From the Egyptian humanitarian crisis to the diverse demographics in Lebanon, the Yemen two-state crisis to climate change—specifically drought—in Syria to waves of refugees into Jordan, Harden led a bureau global crisis response and political transition and managed a $4.8 billion budget with a staff of nearly 1200. Through these hands-on tasks and problem-solving scenarios, Harden spent years in the Middle East at a U.S. office and learned how to talk to both sides by working closely with various groups, providing him a unique perspective by seeing relationships between economics and security.
Harden discussed a situation, which is rare in foreign policy and international relations, where he was able to test two competing theories at the same time in relatively the same place. One theory—tested in Gaza—was economic pressure will yield political change, according to Harden; if they squeezed Hamas enough then they will fail due to pressure. The other theory—tested in the Palestinian city of Jenin—was economic opportunity would yield political change. Trade through the north, which can be sustained and is predictable, would be able to maintain a business community that would provide an economic opportunity which would bring change, according to Harden.
From this situation they learned that economic opportunity yields political change because in Jenin the unemployment rate dropped, there was a higher attendance of children in schools and there was a reduction in fighting, Harden expanded. “We didn’t get peace in the Middle East. I wasn’t ever going to bring peace, my job was to bring calm and opportunity for peace in the Middle East and I think we delivered it for 10 years.” The same success was not seen in Gaza where they tested the theory that economic pressure yields political change.
Harden also discussed the problems which will begin to arise due to climate change.

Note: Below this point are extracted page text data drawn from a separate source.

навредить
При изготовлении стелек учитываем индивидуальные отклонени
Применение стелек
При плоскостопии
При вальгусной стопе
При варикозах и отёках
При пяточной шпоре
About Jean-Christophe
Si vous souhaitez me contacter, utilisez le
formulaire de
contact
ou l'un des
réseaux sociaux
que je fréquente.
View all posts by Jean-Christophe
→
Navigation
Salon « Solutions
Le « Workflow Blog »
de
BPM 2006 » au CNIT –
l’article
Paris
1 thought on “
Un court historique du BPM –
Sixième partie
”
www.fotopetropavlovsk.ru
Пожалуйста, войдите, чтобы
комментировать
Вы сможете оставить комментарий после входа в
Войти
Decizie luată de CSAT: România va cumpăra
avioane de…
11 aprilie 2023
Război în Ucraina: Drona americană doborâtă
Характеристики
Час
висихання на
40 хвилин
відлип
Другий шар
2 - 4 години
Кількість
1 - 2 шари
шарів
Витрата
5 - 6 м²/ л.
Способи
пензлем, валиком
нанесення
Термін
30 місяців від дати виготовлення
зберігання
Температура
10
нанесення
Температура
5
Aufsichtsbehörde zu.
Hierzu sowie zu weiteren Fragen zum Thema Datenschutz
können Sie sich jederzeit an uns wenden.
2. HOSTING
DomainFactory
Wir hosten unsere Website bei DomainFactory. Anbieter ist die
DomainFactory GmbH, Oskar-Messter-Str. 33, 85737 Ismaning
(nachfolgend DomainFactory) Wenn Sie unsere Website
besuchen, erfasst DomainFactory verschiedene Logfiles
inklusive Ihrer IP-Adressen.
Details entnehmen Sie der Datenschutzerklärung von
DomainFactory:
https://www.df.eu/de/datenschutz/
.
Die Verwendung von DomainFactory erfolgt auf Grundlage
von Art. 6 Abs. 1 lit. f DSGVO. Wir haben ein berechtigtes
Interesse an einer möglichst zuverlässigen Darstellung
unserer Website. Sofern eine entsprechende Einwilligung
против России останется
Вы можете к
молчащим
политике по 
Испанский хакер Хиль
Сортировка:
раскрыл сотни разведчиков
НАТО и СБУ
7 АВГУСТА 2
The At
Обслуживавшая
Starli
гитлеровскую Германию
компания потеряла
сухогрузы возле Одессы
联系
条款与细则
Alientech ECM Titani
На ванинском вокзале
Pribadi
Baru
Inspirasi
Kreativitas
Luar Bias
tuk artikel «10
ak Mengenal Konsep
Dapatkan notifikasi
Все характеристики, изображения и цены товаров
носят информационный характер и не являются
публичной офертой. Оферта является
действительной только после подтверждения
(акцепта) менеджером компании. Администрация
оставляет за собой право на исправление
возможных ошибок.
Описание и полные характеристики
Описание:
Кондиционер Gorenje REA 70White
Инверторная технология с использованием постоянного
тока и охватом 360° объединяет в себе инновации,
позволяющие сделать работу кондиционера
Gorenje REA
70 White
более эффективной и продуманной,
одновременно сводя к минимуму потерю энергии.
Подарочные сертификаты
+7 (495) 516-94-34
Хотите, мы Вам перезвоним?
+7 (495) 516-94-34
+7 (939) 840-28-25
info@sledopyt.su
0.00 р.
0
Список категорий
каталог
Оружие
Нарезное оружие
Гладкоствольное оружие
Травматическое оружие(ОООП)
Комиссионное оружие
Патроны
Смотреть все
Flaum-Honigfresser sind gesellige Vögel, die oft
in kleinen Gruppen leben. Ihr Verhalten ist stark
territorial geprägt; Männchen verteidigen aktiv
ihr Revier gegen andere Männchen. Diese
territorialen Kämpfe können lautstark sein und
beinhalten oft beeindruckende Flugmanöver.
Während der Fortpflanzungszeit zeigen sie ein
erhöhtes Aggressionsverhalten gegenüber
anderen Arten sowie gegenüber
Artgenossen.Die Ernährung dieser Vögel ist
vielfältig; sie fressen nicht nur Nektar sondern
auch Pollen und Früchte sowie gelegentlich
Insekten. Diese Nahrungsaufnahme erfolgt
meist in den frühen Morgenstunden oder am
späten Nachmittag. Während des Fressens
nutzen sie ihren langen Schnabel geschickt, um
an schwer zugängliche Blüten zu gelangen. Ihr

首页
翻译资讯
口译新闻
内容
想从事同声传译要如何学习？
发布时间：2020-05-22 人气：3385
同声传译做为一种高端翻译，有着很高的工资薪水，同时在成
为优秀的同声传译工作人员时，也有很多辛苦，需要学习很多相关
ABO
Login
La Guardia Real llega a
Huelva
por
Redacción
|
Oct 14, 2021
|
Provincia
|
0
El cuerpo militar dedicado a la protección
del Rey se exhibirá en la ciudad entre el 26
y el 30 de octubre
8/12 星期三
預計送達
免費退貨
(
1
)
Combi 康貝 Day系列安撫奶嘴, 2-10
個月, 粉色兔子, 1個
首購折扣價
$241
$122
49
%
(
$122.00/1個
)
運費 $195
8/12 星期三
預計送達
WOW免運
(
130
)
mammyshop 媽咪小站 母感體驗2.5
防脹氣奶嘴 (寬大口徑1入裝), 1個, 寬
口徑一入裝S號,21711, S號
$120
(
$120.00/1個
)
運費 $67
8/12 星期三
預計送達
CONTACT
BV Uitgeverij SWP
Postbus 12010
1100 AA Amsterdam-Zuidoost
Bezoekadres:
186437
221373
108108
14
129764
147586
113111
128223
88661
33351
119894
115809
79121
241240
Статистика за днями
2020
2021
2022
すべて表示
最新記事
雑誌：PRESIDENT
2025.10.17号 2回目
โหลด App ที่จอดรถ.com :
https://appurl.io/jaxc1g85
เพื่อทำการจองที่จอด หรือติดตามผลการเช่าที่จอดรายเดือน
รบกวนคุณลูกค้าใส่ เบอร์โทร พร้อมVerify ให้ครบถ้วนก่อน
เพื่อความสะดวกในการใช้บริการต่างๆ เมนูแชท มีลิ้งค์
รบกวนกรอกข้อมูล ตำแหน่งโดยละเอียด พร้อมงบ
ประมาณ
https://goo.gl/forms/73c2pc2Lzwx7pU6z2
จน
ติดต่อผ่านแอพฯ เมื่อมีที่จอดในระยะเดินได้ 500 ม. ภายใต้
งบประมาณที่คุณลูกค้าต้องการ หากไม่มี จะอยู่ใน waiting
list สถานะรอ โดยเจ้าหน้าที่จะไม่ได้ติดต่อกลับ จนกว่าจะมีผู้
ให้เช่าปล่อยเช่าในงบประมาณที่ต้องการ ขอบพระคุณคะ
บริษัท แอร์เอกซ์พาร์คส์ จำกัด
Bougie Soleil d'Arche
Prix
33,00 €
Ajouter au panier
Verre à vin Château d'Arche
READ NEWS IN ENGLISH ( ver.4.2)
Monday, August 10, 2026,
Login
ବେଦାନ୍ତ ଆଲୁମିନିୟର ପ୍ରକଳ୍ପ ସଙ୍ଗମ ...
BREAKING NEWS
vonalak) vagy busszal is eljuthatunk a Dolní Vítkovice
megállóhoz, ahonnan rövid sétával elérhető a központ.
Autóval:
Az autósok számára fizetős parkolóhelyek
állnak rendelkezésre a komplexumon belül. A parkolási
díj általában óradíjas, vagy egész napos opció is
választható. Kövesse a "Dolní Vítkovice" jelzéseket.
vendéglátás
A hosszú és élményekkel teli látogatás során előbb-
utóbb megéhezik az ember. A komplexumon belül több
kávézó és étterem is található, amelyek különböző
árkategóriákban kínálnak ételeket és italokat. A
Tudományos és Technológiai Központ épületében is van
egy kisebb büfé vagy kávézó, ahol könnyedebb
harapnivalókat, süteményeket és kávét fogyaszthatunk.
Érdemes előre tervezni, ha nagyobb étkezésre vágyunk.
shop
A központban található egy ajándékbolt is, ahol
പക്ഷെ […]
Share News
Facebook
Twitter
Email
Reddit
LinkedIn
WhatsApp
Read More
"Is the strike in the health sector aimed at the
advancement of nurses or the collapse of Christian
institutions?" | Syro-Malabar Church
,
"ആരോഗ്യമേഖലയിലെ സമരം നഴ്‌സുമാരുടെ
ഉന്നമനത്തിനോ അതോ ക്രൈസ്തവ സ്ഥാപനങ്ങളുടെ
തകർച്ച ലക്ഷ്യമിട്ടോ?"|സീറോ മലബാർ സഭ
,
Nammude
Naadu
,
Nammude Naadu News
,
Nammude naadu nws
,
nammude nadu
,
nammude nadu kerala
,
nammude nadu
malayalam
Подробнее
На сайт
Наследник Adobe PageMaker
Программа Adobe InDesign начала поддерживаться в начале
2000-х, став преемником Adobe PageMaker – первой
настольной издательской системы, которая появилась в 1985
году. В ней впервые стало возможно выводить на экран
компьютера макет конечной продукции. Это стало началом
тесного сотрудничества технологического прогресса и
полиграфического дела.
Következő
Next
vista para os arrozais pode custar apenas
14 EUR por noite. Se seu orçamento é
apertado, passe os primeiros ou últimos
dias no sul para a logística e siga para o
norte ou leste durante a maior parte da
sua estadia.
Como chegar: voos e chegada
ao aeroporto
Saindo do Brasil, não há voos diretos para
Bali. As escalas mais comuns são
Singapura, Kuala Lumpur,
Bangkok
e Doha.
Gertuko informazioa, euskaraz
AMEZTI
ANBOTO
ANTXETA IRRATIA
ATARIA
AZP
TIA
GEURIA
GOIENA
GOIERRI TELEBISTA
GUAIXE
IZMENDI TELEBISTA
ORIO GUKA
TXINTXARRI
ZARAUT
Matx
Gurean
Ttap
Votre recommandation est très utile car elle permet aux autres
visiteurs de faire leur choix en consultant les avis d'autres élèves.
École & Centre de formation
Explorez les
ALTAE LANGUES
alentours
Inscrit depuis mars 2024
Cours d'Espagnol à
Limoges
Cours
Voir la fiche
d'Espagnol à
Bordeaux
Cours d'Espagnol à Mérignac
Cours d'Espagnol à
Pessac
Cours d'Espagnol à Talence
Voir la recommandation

Wet-bulb temperatures will be rising in South Asia, the Arabian Peninsula and the Horn of Africa which will add additional pressure to these already “fragile” areas, as Harden described. “This is your challenge, we failed,” Harden said to the students.
In regards to the Palestine-Israeli conflict, Harden said that he initially believed Mitchell would be the one to bring peace between the two groups due to his role in solving relations between Protestants and Catholics in Ireland. “I think it’s probably too late,” said Mitchell, “I know that’s not where hope for the people want to be.”
“I think the chance of a two-state solution is either closed or nearly closed,” explained Mitchell, “I’m saddened about it because these are very difficult issues.”
Harden is no longer working with USAID; he left under the Trump administration. He currently works at a global consulting group, Georgetown Strategy, and is running for the U.S. Congress for Maryland District 1.
The event was co-hosted by Brandeis Israel Public Affairs Committee (BIPAC) and the Schusterman Center. BIPAC is a non-partisan group dedicated to the study and discussion of the United States-Israel relationship and strengthening the relationship between students and congress, said BIPAC president Gabriella Lieberman ’23 during the event. This event was BIPAC’s first in-person event since the spring of 2020 before the COVID-19 pandemic.